People with HIV lost one of their greatest champions when Martin Delaney died of liver cancer January 23, 2009. He was 63. Though not HIV positive himself, he kept up the pressure on scientists, politicians and other activists to continue talking about a cure, even when such talk became unpopular.
I had the honor to call Marty my friend. He was a brilliant thinker, educator and, above all, a negotiator. For 27 years, he shared those gifts on behalf of people with HIV. He was also a complex and imperfect man—just like the rest of us—and like any good activist, he managed to ruffle some feathers along the way.
Marty was a guiding force in research on the immune system and therapeutic vaccines. He also played a key role in HIV drug development, particularly of protease inhibitors. While publicly advocating that pharmaceutical companies continue to invest in HIV research, he led the Fair Pricing Coalition to lower or freeze the prices of existing HIV drugs. His skill and experience as a negotiator with big business allowed him to effectively advocate for HIV-positive people with the heads of industry and government.
Marty also worked tirelessly to give people with HIV the information and resources they needed to be proactive about their health care. He founded Project Inform in San Francisco, one of the country’s first nonprofits devoted to HIV treatment advocacy.

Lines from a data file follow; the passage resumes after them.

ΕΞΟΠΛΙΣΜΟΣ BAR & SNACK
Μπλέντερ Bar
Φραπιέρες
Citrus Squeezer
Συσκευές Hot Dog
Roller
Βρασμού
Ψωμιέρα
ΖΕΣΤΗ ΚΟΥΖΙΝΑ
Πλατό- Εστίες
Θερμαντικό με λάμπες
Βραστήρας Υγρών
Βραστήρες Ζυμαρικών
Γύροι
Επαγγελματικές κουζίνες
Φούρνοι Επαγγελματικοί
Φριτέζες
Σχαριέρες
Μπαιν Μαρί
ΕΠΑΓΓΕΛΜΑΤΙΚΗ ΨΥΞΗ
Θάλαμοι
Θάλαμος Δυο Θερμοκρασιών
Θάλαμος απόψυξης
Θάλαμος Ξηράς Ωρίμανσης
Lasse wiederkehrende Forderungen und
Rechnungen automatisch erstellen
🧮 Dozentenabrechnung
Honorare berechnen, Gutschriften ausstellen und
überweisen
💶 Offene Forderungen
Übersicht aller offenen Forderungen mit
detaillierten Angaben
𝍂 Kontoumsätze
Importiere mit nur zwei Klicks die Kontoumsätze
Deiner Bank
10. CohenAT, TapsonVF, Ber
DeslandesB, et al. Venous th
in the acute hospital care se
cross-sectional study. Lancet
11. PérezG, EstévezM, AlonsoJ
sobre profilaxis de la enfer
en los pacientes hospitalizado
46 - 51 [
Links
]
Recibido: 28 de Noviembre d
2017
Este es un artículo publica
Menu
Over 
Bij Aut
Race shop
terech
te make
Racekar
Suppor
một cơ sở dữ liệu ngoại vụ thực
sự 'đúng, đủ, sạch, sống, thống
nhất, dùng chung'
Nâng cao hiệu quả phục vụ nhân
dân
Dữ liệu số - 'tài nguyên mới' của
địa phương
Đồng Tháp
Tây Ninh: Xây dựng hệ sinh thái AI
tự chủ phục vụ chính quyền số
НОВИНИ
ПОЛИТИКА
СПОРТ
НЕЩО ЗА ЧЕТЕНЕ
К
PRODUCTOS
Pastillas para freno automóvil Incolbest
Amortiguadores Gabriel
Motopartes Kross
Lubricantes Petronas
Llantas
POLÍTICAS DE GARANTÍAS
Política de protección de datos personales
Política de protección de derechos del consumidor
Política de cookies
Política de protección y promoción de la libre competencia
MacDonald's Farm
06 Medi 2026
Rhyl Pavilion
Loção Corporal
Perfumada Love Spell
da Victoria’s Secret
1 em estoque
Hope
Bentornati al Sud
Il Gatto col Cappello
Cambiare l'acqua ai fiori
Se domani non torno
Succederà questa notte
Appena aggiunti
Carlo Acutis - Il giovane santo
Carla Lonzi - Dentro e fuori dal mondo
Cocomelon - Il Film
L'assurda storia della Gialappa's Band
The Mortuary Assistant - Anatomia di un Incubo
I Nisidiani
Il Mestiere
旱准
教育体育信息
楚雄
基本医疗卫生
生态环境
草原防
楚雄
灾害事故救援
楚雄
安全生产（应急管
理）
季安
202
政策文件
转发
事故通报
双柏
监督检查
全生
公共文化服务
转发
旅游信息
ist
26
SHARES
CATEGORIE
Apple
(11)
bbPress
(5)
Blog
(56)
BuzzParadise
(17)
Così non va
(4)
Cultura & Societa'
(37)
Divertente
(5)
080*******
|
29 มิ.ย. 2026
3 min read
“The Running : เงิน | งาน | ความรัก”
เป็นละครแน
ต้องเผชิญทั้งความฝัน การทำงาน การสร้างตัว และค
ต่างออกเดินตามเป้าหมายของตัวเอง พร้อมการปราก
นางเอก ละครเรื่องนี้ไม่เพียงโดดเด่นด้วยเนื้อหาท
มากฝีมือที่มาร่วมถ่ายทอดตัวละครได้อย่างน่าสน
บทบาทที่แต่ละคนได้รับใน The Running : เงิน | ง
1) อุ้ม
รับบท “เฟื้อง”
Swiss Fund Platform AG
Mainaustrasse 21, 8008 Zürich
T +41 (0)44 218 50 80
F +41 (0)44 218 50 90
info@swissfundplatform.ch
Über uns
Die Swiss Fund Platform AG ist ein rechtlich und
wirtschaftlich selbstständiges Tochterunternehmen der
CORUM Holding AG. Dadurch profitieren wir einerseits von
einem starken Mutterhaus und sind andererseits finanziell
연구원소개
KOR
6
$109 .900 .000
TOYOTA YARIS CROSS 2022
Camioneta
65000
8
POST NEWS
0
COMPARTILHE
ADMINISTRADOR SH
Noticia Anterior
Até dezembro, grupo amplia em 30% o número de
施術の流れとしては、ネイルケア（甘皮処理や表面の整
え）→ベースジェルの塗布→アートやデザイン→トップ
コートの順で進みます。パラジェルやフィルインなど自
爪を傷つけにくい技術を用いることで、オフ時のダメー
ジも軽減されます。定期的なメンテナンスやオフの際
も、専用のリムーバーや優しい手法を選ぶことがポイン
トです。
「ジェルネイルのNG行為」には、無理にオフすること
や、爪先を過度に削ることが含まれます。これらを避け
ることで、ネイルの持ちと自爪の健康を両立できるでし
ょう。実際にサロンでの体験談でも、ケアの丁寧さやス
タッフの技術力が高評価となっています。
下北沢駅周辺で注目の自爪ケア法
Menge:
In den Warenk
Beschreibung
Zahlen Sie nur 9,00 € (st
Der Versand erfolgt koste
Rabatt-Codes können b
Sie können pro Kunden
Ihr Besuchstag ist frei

I had the privilege of working with Marty to set up informational town meetings across the nation.
Marty also counseled hundreds of people individually who called at all hours seeking his advice. He used his knowledge and influence to help people access experimental drugs and advocate for better treatment from their health care providers, who were often inexperienced in treating HIV. People would come up to Marty after a town meeting to talk with him in person for the first time and tell him that he’d literally saved their lives.
With the world economy in shambles, HIV treatment and research will likely suffer. When things seemed darkest, however, Marty always fought the hardest. I hope that Marty’s spirit and example will give those of us he’s left behind the courage to fight the difficult battles ahead. It’s the least we can do.